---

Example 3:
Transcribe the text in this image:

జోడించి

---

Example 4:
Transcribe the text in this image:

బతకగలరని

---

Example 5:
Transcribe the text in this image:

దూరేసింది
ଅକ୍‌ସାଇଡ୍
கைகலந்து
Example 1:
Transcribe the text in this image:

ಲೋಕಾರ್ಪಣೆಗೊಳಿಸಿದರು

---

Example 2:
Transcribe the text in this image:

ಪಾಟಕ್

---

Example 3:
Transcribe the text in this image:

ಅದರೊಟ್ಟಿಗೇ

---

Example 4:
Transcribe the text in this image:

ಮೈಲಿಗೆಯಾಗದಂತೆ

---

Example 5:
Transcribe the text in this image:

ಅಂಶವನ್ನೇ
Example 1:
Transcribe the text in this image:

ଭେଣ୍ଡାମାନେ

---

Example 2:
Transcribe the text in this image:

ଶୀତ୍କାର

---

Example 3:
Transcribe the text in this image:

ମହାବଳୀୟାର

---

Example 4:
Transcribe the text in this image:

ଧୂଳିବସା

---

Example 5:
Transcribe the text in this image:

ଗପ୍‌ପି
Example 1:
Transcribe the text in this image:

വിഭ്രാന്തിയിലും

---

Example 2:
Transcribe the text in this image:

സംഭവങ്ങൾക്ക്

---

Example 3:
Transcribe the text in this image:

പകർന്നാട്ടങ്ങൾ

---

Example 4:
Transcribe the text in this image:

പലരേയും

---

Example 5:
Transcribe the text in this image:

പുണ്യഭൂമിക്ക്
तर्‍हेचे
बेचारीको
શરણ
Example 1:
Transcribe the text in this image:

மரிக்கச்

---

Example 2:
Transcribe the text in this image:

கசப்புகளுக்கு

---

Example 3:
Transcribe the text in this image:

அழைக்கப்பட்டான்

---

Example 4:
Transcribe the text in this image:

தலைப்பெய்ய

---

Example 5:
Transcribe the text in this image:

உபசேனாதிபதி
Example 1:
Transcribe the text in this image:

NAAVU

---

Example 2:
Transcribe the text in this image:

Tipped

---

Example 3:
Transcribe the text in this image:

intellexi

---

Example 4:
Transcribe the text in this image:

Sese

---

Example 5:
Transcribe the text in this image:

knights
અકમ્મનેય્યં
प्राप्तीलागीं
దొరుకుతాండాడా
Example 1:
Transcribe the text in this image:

====

- _Problem to solve_
Each line of the material should be echoed exactly.

- _Task response_
---

Example 3:
Transcribe the text in this image:

జోడించి

---

Example 4:
Transcribe the text in this image:

బతకగలరని

---

Example 5:
Transcribe the text in this image:

దూరేసింది
ଅକ୍‌ସାଇଡ୍
கைகலந்து
Example 1:
Transcribe the text in this image:

ಲೋಕಾರ್ಪಣೆಗೊಳಿಸಿದರು

---

Example 2:
Transcribe the text in this image:

ಪಾಟಕ್

---

Example 3:
Transcribe the text in this image:

ಅದರೊಟ್ಟಿಗೇ

---

Example 4:
Transcribe the text in this image:

ಮೈಲಿಗೆಯಾಗದಂತೆ

---

Example 5:
Transcribe the text in this image:

ಅಂಶವನ್ನೇ
Example 1:
Transcribe the text in this image:

ଭେଣ୍ଡାମାନେ

---

Example 2:
Transcribe the text in this image:

ଶୀତ୍କାର

---

Example 3:
Transcribe the text in this image:

ମହାବଳୀୟାର

---

Example 4:
Transcribe the text in this image:

ଧୂଳିବସା

---

Example 5:
Transcribe the text in this image:

ଗପ୍‌ପି
Example 1:
Transcribe the text in this image:

വിഭ്രാന്തിയിലും

---

Example 2:
Transcribe the text in this image:

സംഭവങ്ങൾക്ക്

---

Example 3:
Transcribe the text in this image:

പകർന്നാട്ടങ്ങൾ

---

Example 4:
Transcribe the text in this image:

പലരേയും

---

Example 5:
Transcribe the text in this image:

പുണ്യഭൂമിക്ക്
तर्‍हेचे
बेचारीको
શરણ
Example 1:
Transcribe the text in this image:

மரிக்கச்

---

Example 2:
Transcribe the text in this image:

கசப்புகளுக்கு

---

Example 3:
Transcribe the text in this image:

அழைக்கப்பட்டான்

---

Example 4:
Transcribe the text in this image:

தலைப்பெய்ய

---

Example 5:
Transcribe the text in this image:

உபசேனாதிபதி
Example 1:
Transcribe the text in this image:

NAAVU

---

Example 2:
Transcribe the text in this image:

Tipped

---

Example 3:
Transcribe the text in this image:

intellexi

---

Example 4:
Transcribe the text in this image:

Sese

---

Example 5:
Transcribe the text in this image:

knights
અકમ્મનેય્યં
प्राप्तीलागीं
దొరుకుతాండాడా
Example 1:
Transcribe the text in this image:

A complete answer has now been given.